Godly Woman Answers:

Hi Anonymous,

It is so pathetic how one can manipulate and abuse another. Sorry to hear about your dilemma. As I was reading your comments, I was thinking of a woman who would treat another human being with contempt could do so only from a heart that is dark and troubled. My advice to you is to encourage yourself with the word of God. Your mother-in-law is NOT in control of your emotions, only you can control that. Don’t let her abuse you verbally and treat you with contempt because you do not stand tall with dignity. Everyone goes through life’s up’s and down’s this does not mean your mother-in-law can take advantage of your situation and pollute your head with lies and your children’s.  Do not let your mother-in-law get to you. Take charge of your life in God. He will heal your wounds, hurt and the pain. Your mother-in-law, is not right, you are NOT worthless. In the eyes of God, you are his precious daughter, your family is his, and not for anyone to trample on. Pray for your, mother-in-law, love her like Jesus loves her, this might be hard to do in the beginning, but start doing and gradually you will love her like Jesus loves her. You should know that your mother-in-law is not the enemy here; it’s the work of the flesh, the ugly spirit behind it that causes her to destroy you with verbal abuse and manipulation. Ask God to keep you on firm ground and meditate on the word of God daily (if you are not in a habit of doing that – please start doing it). Meditate on God’s precepts, He will guide you and give grace to sustain all things.
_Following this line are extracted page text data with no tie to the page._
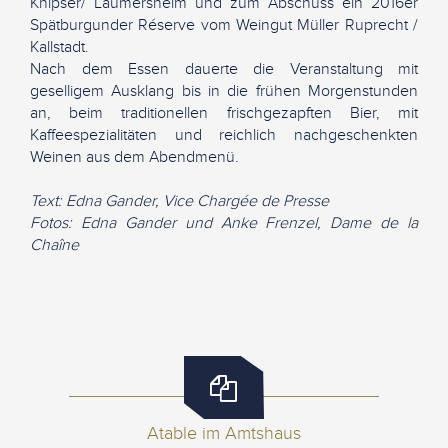
Knipser/ Laumersheim und zum Abschuss ein 2016er
Spätburgunder Réserve vom Weingut Müller Ruprecht /
Kallstadt.
Nach dem Essen dauerte die Veranstaltung mit
geselligem Ausklang bis in die frühen Morgenstunden
an, beim traditionellen frischgezapften Bier, mit
Kaffeespezialitäten und reichlich nachgeschenkten
Weinen aus dem Abendmenü.
Text: Edna Gander, Vice Chargée de Presse
Fotos: Edna Gander und Anke Frenzel, Dame de la
Chaîne
Atable im Amtshaus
Remember to pray for her daily. Ask God to humble her, and ask him to give you the courage to not be offended by her littleness. When you can smile with pity at her criticisms, she loses her power and her words will no longer matter to you. Only then will you be able to minister to her need as you find victory in Jesus Christ!

Power Verses to help you:

Psalm 34:17-18, "The righteous cry out, and the Lord hears them; he delivers them from all their troubles. The Lord is close to the brokenhearted and saves those who are crushed in spirit. "
 

2 Corinthians 12:9, "But He said to me, 'My grace is sufficient for you, for my power is made perfect in weakness.' Therefore I will boast all the more gladly about my weaknesses, so that Christ's power may rest on me."

Philippians 4:13, "I can do all things through Christ who strengthens me.


Praying God strengthens you and your family. God bless.